Fig. 7. WEHI-7326 prolongs survival in mouse models of high-risk neuroblastoma and leads to complete tumor regression when used in combination with standard-of-care relapse therapies.

Tumor growth curve (a) and Kaplan–Meier survival plot (b) of relapsed HR NB PDX model COG-N-496x treated with either vincristine (0.5 mg/kg, i.p.; once) or WEHI-7326 (20 mg/kg, i.v.; twice a week). p(vincristine) = 0.3741 (ns), p(WEHI-7326) = 0.0023 (**) compared to vehicle control; p-values obtained through Log-rank (Mantel-Cox) test, n = 8 mice.
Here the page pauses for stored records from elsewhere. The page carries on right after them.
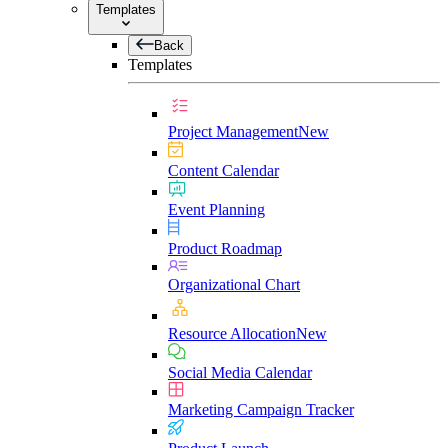
Templates
Back
Templates
Project Management
New
Content Calendar
Event Planning
Product Roadmap
Organizational Chart
Resource Allocation
New
Social Media Calendar
Marketing Campaign Tracker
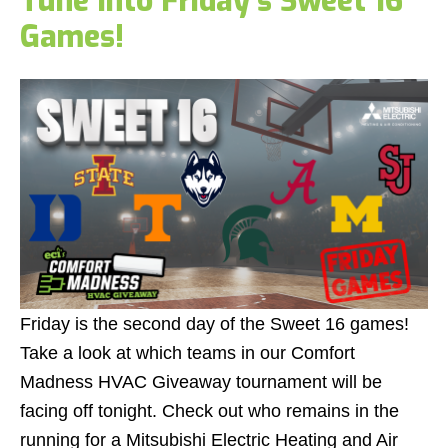
Tune Into Friday's Sweet 16
Games!
Friday is the second day of the Sweet 16 games!
Take a look at which teams in our Comfort
Madness HVAC Giveaway tournament will be
facing off tonight. Check out who remains in the
running for a Mitsubishi Electric Heating and Air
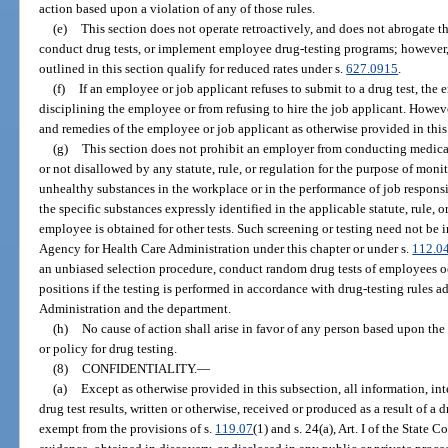
action based upon a violation of any of those rules.
(e)
This section does not operate retroactively, and does not abrogate th
conduct drug tests, or implement employee drug-testing programs; however, 
outlined in this section qualify for reduced rates under s.
627.0915
.
(f)
If an employee or job applicant refuses to submit to a drug test, the
disciplining the employee or from refusing to hire the job applicant. Howeve
and remedies of the employee or job applicant as otherwise provided in this
(g)
This section does not prohibit an employer from conducting medical 
or not disallowed by any statute, rule, or regulation for the purpose of mon
unhealthy substances in the workplace or in the performance of job responsibi
the specific substances expressly identified in the applicable statute, rule, o
employee is obtained for other tests. Such screening or testing need not be
Agency for Health Care Administration under this chapter or under s.
112.0
an unbiased selection procedure, conduct random drug tests of employees o
positions if the testing is performed in accordance with drug-testing rules 
Administration and the department.
(h)
No cause of action shall arise in favor of any person based upon the
or policy for drug testing.
(8)
CONFIDENTIALITY.
—
(a)
Except as otherwise provided in this subsection, all information, in
drug test results, written or otherwise, received or produced as a result of a
exempt from the provisions of s.
119.07
(1) and s. 24(a), Art. I of the State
Tumor growth curve (c) and Kaplan–Meier survival plot (d) of refractory HR NB PDX COG-N-440x. p(vincristine) = 0.3602 (ns), p(WEHI-7326) <0.0001 (****) compared to vehicle control; p-values obtained through Log-rank (Mantel-Cox) test, n = 8 mice. e Kaplan–Meier survival plot of Th-MYCN transgenic model: spontaneous neuroblastoma driven by targeted expression of human MYCN in the developing mouse neural crest under control of the rat tyrosine hydroxylase (TH) promoter. Tumor growth was assessed by abdominal palpation and mice were euthanized at a medium palpable tumor of 1 cm³. Treatment schedules were vehicle control (saline); WEHI-7326 (20 mg/kg; twice weekly for 5 weeks; i.v.); cyclophosphamide (10 mg/kg, daily i.p.); topotecan (0.5 mg/kg, daily IP); irinotecan (2 mg/kg, daily, i.p.) and temozolomide (5 mg/kg, daily, i.p.). Mice that are surviving on this graph past 100 day showed no evidence of disease. Displayed p-value was obtained through Log-rank (Mantel-Cox) test.